The U.S. Constitution gets a comprehensive overview in this engaging blend of history and commentary. Monk, author of The Bill of Rights: A User's Guide, traces the history and consequences of each part of this vital document in a line-by-line analysis of the original seven articles and the 27 amendments. Drawing on the writings of constitutional scholars, Supreme Court Justices and concerned citizens like Charlton Heston, playwright Arthur Miller and rock star Ted Nugent, she also gives even-handed but lively accounts of the debates over such Constitutional controversies as the right to bear arms, the right to privacy, church-state separation and capital punishment. The portrait of the Constitution that emerges is a mixture of the sublime and the ridiculous. Some parts, like the Civil War amendments that defined citizenship and equality in granting them to African-Americans, are terse milestones in our evolving understanding of freedom, while elsewhere the Constitution seems like a scratch-pad for ill-considered ideas like the hastily repealed Prohibition Amendment.

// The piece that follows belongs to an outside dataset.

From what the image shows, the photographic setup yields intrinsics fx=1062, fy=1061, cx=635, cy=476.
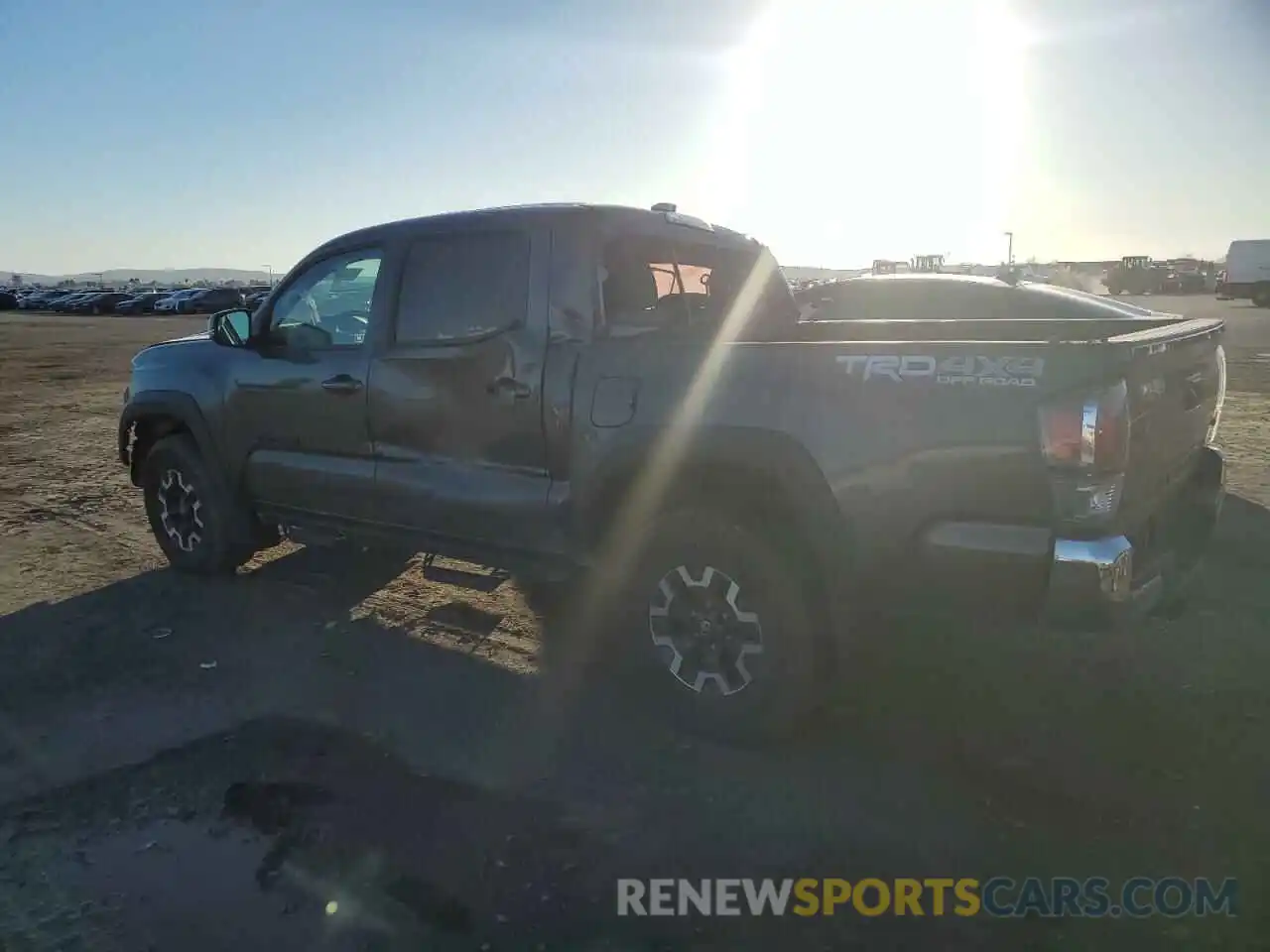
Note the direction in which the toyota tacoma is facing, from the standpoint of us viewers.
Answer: facing away from the viewer and to the left of the viewer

Monk avoids comparisons with other countries' charters that might have illuminated the Constitution's idiosyncrasies, and skirts deeper critiques, like Daniel Lazare's argument that the Constitution's overall structure of states' rights, separation of powers and checks and balances hobbles rather than effectuates the will of the people. Still, this is a fine introduction to Constitutional history for a general readership laid out rather like a good social studies textbook. Illus. (Feb.) Copyright 2003 Cahners Business Information.

KLIATT - Pat Moore

Law school graduate and ABA prize winner Linda Monk has produced an amazingly informative and entertaining handbook on the Constitution. Here the reader will find first the complete text of the Constitution; secondly, a phrase-by-phrase explanation of the intention and history of the document complete with vocabulary in the side margin; and thirdly, inset pictures and quotations across more than 200 years of reaction and commentary ranging from Benjamin Franklin to Charlton Heston, from John Marshall to Sandra Day O'Connor, from Herblock to Boondocks. Here too is a history of the court cases which, since the beginning, have shaped our interpretation of the Constitution, each considered in the context of the article to which it relates. The page layout is excellent. Altogether, a useful reference work that could also be a text. KLIATT Codes: JSA*—Exceptional book, recommended for junior and senior high school students, advanced students, and adults. 2003, Hyperion, 288p. notes. bibliog. index., Ages 12 to adult.